The Mayo Clinic did a fascinating study that proved that exact point. The researchers followed 100 otherwise-healthy-but-obese employees for a full year. Everyone had a goal of losing four pounds per month, monthly weight-loss counseling, and a gym membership, but half also got a financial incentive. The participants were all weighed every month. The ones in the financial group would receive $20 at each weigh-in if they met the 4-pounds/month target; if they fell short, they'd have to pay $20 into a pool. At the end of the year, everyone who completed the study would be entered into a lottery to win the pool. Here's how it went:
- Sixty-two percent of those in the incentive group completed the study compared to only 26% of those in the non-incentive group.
- Those in the incentive group lost an average of 9 pounds over the year vs. only 2.6 pounds in the non-incentive group.
- Those who paid any penalties along the way were especially likely to complete the study.
Wanna Bet That I Can Lose More Than You?
So far, we've been talking about individual incentives and penalties. But what would happen if we added in an element of competition? Researchers from the University of Michigan, Carnegie Mellon University, and the University of Pennsylvania decided to find out.
They had two groups of clinically obese subjects (those with a BMI of 30 or more). Each one was given a specific weight-loss goal that was based on their BMI. Then they were assigned to one of two groups.

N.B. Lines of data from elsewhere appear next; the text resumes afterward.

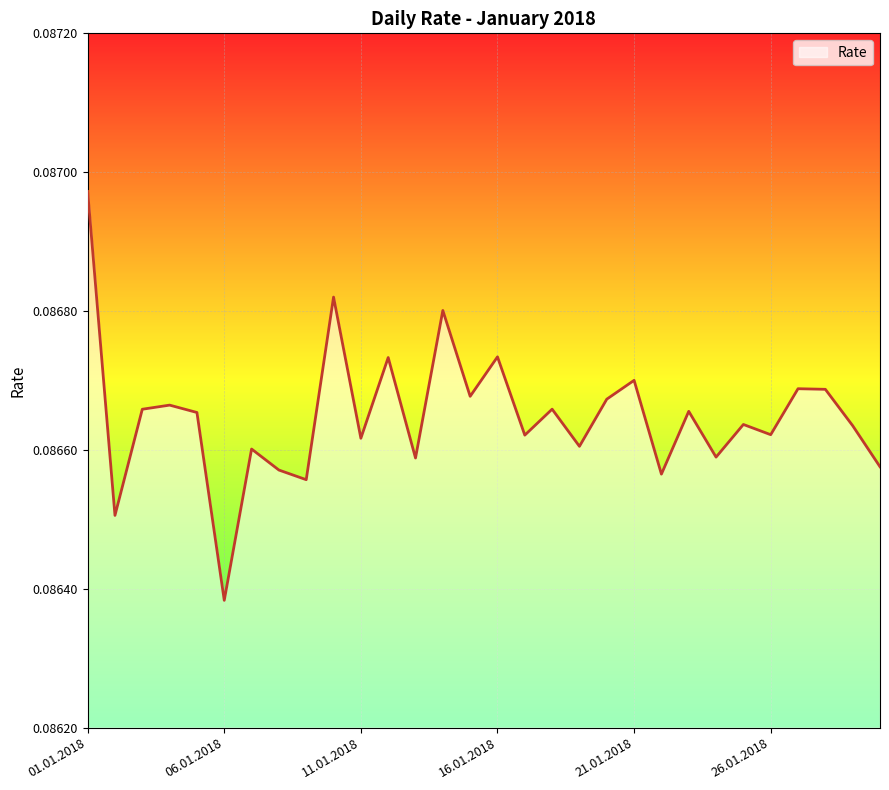

True or false: the data has more than 2 interior local peaks.

True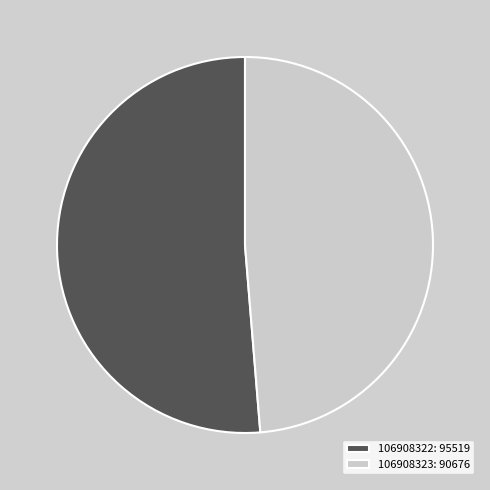

Between 106908323 and 106908322, which is larger?

106908322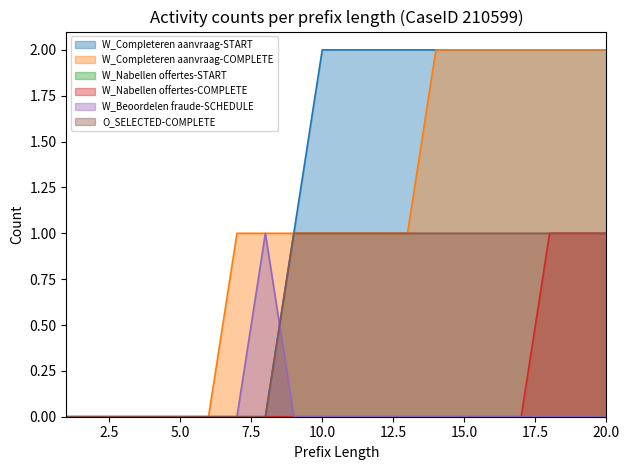

At which label is W_Completeren aanvraag-START closest to 1?

9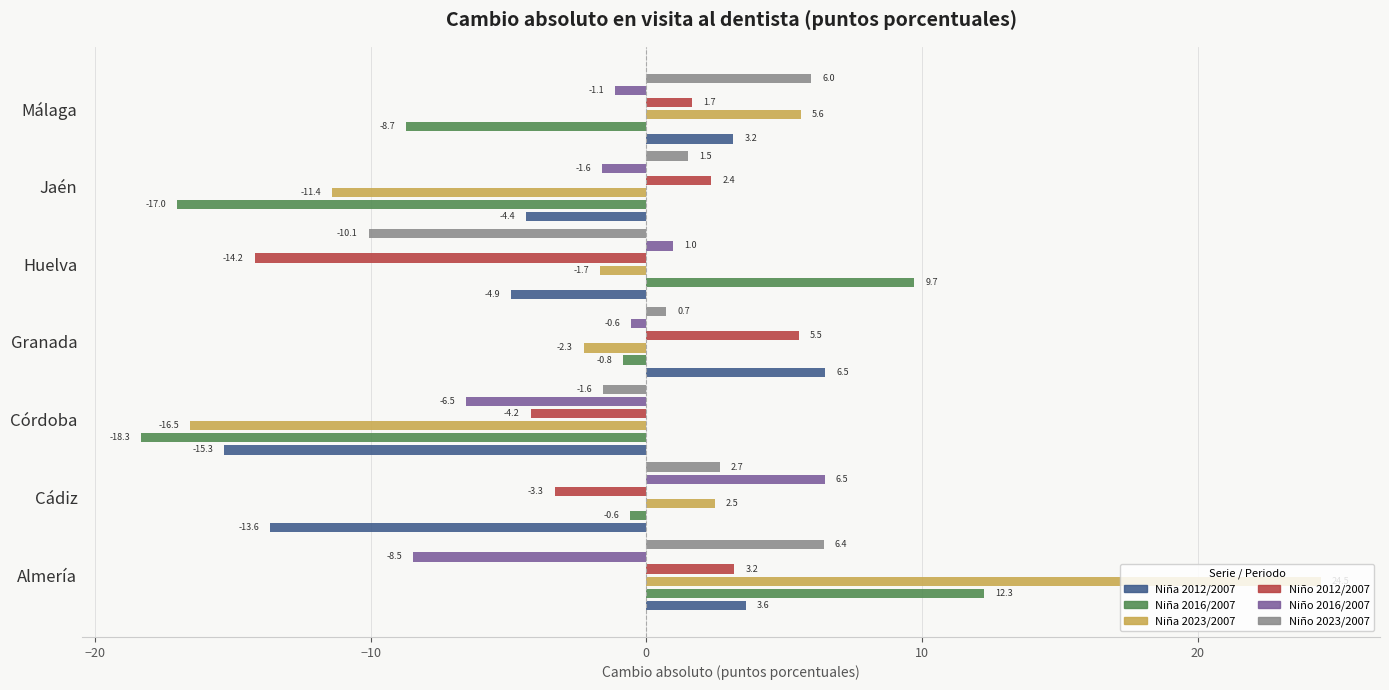

What are all the series names shown in the legend?

Niña 2012/2007, Niña 2016/2007, Niña 2023/2007, Niño 2012/2007, Niño 2016/2007, Niño 2023/2007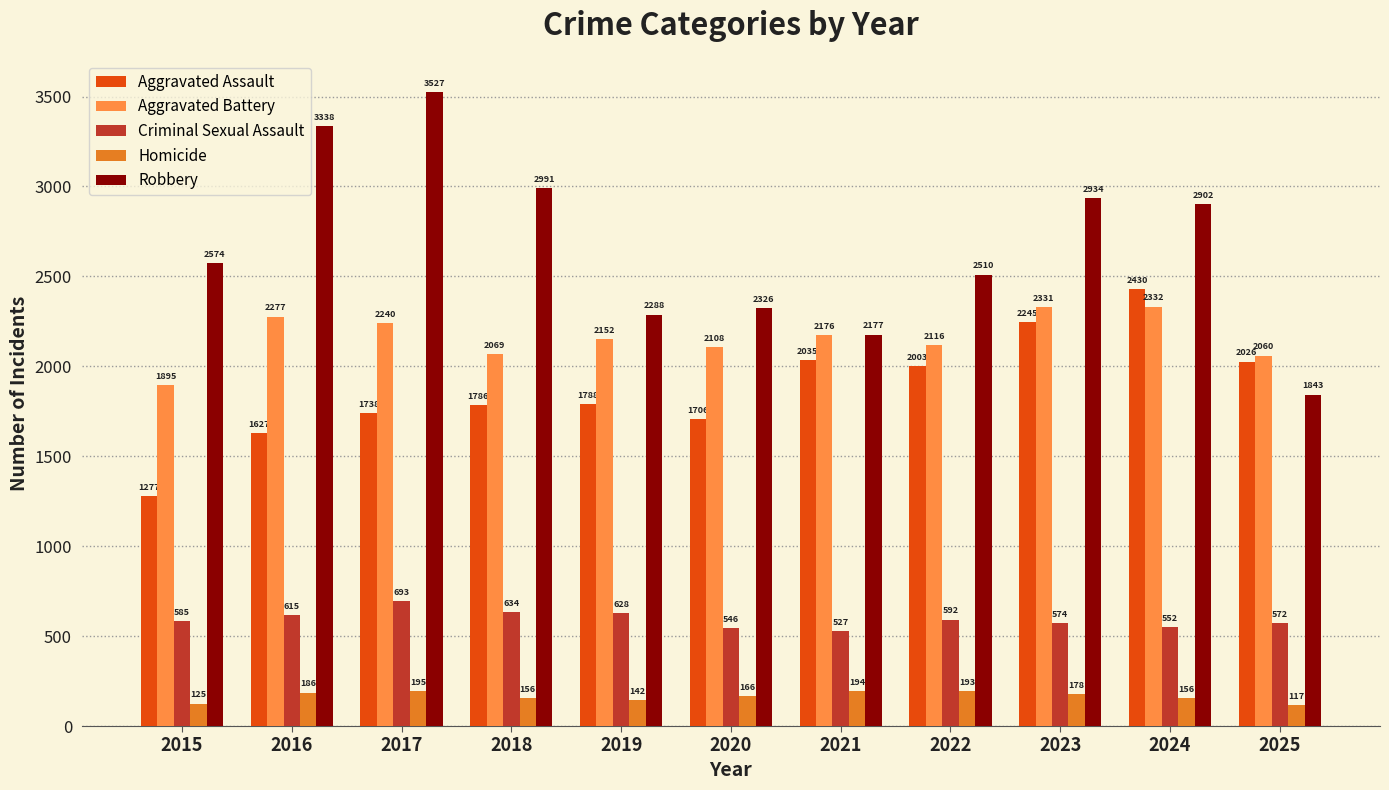

The value of Robbery at 2017 is 3527. True or false?

True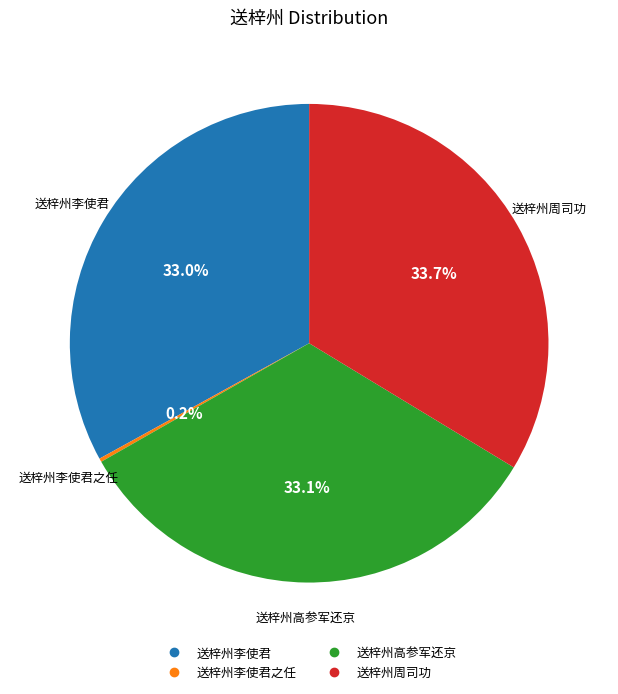

Does any single category account for the majority?

No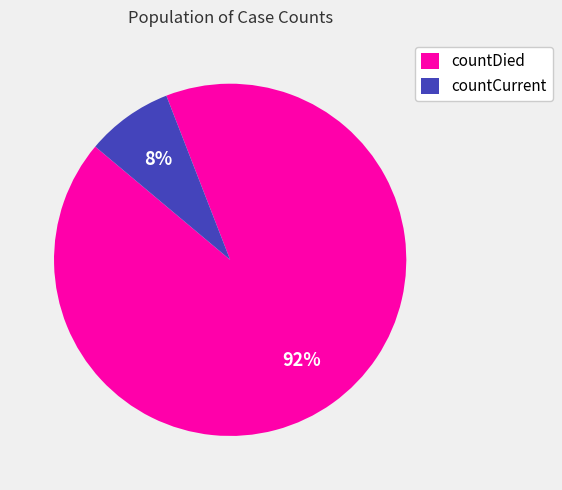

Between countCurrent and countDied, which is larger?

countDied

In one, individuals would receive $100 for each month in which they met their weight-loss goals. The other group was divided into subgroups of five. Each person in the subgroup could receive $100 for hitting the monthly target. But the five were also competing against each other to get up to $500 for the month. For example, if everyone in the group met the goal, each would get $100. But if only three did, they would split the $500 three ways. (None of the group-incentive people knew the identities of any of the others they were competing against. Can you imagine how much sabotaging there would have been otherwise?)
Participants in the individual incentive group lost an average of 3.7 pounds over six months. They put half of that weight back on over the next 12 weeks. The group incentive participants lost an average of 10.6 pounds and kept it off for longer.

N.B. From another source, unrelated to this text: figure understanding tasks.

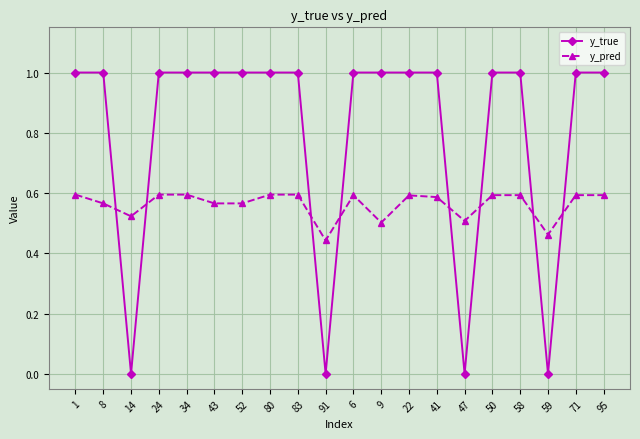

True or false: y_pred has more than 1 interior local peaks.

True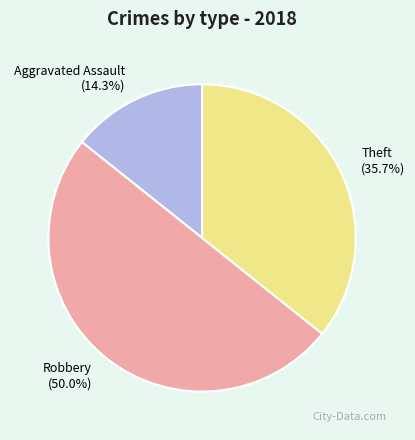

Is Theft the majority of the pie?

No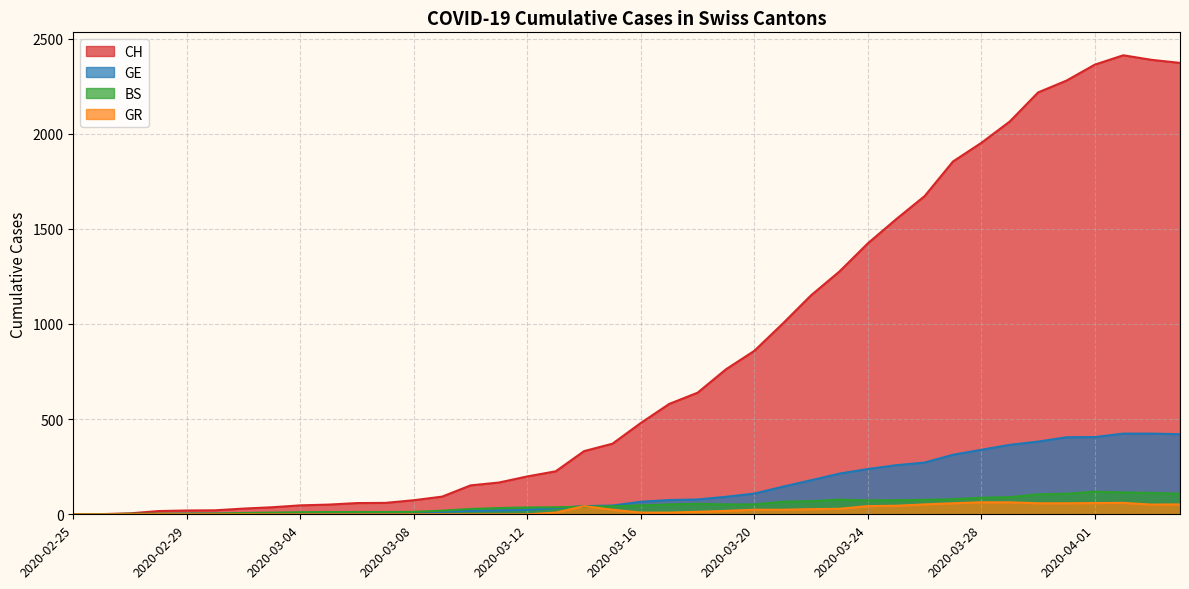

In BS, how many points are higher than both neighbors (excluding endpoints)?

3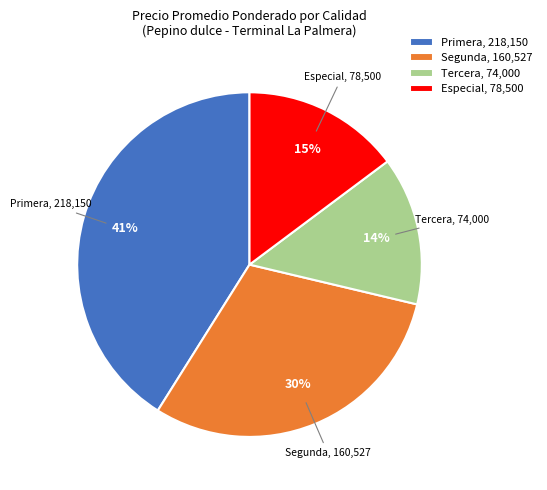

How many slices are in this pie chart?

4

Group Support vs. Incentivizing Yourself
One of the reasons so many people fail to lose weight on diets is that they're trying to go it alone, without support. Having someone in there with you can make those goals a lot easier to reach and a lot more likely to stay reached over time.
If you can't get anyone in your corner, there are a number of apps and online programs that will pay you for reaching goals you set (whether that's for weight loss or gym workouts) and penalize you when you fall short. Some also incorporate friendly competition. But if necessary, you can do it yourself.
Rather than set a huge goal of losing 100 pounds, set small ones--maybe losing one pound every week. At the same time, reward yourself along the way with things other than chocolate cake, such as seeing a movie or going fishing.